The Future of Tort Liability for Autonomous Vehicles
By: Lucy Aquino
For years, academics have debated the risks and benefits of developing and distributing fully autonomous vehicles — and for good reason. While the most noticeable impact will be on the roads, the growing availability of autonomous vehicle technology will have a much larger impact on society and the economy as a whole. As defense lawyers, our minds jump to the impact on automobile tort liability: Can or should our current liability rules be applied to motor vehicle accidents involving vehicles driven, totally or partially, by autonomous systems?
To address this issue, we must first establish the extent to which a vehicle can be considered “autonomous.” The National Highway Traffic Safety Administration (NHTSA) classifies automated vehicles in six possible levels of automation. The initial level (L0) speaks to driving systems where the human driver is in total control of the vehicle, while the final level (L5) refers to truly self-driving vehicles in which the autonomous system is expected to not only replace the human driver but also to perform better than a human driver in every scenario. The intermediate levels (L1-L3) — the only levels currently available to consumers — refer to vehicles that provide some degree of autonomous assistance, but still require the supervision of a human driver. Features such as lane departure assistance, automatic breaking and adaptive cruise control are designed to reduce instances of human error by delegating certain driving tasks to an automated system. However, even under the most evolved level of automation currently available (L3), the human driver is still ultimately responsible for supervising the vehicle and taking over in the event of emergency.
State legislatures across the country have worked to bring state laws up to speed with this new technology and to provide a legal framework for autonomous vehicles operating on public roads. Georgia is no exception. In 2017, the Georgia General Assembly passed Senate Bill 219, which amended certain aspects of the state’s traffic and criminal codes to pave the way for regulation of self-driving vehicles in the future.
First, the bill modified the term “operator” to encompass anyone “who causes a fully autonomous vehicle to move or travel with the automated driving system engaged.” This definition is intended to create single-point liability for any accidents, whether it lies with the automaker that directly sells and distributes an automated vehicle or the individual owners who install and/or operate autonomous driving systems.
Second, the bill exempted “operators” of autonomous vehicles from driver’s license requirements. Thus, under the revised laws, an individual does not need a driver’s license to ride in a fully autonomous vehicle. However, the revision does not exempt autonomous vehicles from complying with the rules of the road, including any post-accident statutory requirement the vehicle or operator remain on the scene of an accident and report it to law enforcement.
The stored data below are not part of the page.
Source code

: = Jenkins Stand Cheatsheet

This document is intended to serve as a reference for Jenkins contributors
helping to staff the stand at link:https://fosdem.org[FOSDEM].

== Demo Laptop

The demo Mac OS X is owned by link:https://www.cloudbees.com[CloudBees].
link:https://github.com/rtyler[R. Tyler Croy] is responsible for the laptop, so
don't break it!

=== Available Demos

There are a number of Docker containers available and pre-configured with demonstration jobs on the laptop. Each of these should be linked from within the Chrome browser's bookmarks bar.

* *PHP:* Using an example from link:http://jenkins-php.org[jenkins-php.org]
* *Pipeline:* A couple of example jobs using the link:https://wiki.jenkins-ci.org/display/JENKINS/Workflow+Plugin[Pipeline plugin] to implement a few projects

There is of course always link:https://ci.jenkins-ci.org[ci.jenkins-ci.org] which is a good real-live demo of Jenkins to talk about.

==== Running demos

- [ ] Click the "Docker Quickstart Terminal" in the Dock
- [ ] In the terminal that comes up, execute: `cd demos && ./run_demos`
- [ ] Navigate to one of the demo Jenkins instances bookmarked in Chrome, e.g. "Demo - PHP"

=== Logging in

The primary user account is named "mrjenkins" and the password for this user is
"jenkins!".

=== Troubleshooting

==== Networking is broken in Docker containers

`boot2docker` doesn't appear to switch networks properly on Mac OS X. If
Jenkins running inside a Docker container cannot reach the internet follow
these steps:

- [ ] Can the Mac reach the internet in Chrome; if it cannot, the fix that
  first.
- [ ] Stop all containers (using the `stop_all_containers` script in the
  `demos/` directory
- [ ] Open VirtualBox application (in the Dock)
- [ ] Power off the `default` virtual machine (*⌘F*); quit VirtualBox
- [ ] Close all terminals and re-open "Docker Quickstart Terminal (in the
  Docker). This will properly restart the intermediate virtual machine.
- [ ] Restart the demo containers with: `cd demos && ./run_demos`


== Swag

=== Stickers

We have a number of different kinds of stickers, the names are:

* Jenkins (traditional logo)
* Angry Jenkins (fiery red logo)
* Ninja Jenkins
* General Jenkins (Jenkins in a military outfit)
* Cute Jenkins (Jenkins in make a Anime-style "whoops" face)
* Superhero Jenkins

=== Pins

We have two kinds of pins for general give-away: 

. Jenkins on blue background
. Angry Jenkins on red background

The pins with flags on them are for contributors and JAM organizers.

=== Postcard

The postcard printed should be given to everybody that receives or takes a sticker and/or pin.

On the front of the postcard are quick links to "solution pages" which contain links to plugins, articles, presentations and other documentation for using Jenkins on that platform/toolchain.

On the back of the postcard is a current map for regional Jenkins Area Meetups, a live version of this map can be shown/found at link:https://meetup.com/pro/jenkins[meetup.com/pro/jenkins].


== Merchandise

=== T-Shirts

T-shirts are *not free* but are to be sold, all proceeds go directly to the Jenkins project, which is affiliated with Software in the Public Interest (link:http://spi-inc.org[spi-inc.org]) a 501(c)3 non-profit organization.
Third, and possibly reflecting societal concerns about the implementation of autonomous vehicle technology, the bill imposed specific liability insurance requirements for fully autonomous vehicles. As of Jan. 1, 2021, owners of fully autonomous vehicles must maintain insurance coverage with minimum limits of $300,000 — the same minimum limits required for limousines and taxis.
Of note, the definition of “fully autonomous vehicle” in SB 219 renders it wholly inapplicable to any technology currently available to the general public. In order to qualify as a “fully autonomous vehicle” under the bill, a vehicle must be able to perform all aspects of the dynamic driving task and must not, at any time, require that a human driver assume any portion of the task. In the event of a malfunction, the vehicle must be able to come to a stop in a reasonably safe manner without requiring any type of human intervention. While autonomous vehicles that can be operated without a human driver are currently being tested on public roads, none are currently available for purchase. Even in the most autonomous vehicles currently available, the human driver is always responsible for the supervision of the vehicle and will remain, at least for the time being, liable for any accidents.
The Georgia General Assembly’s decision to create a legal framework for truly self-driving vehicles shows that this technology is expected to be more prevalent in the near future. As these vehicles become accessible to the general public, this legal framework will be critical for determining where tort liability falls when human drivers no longer control the vehicle.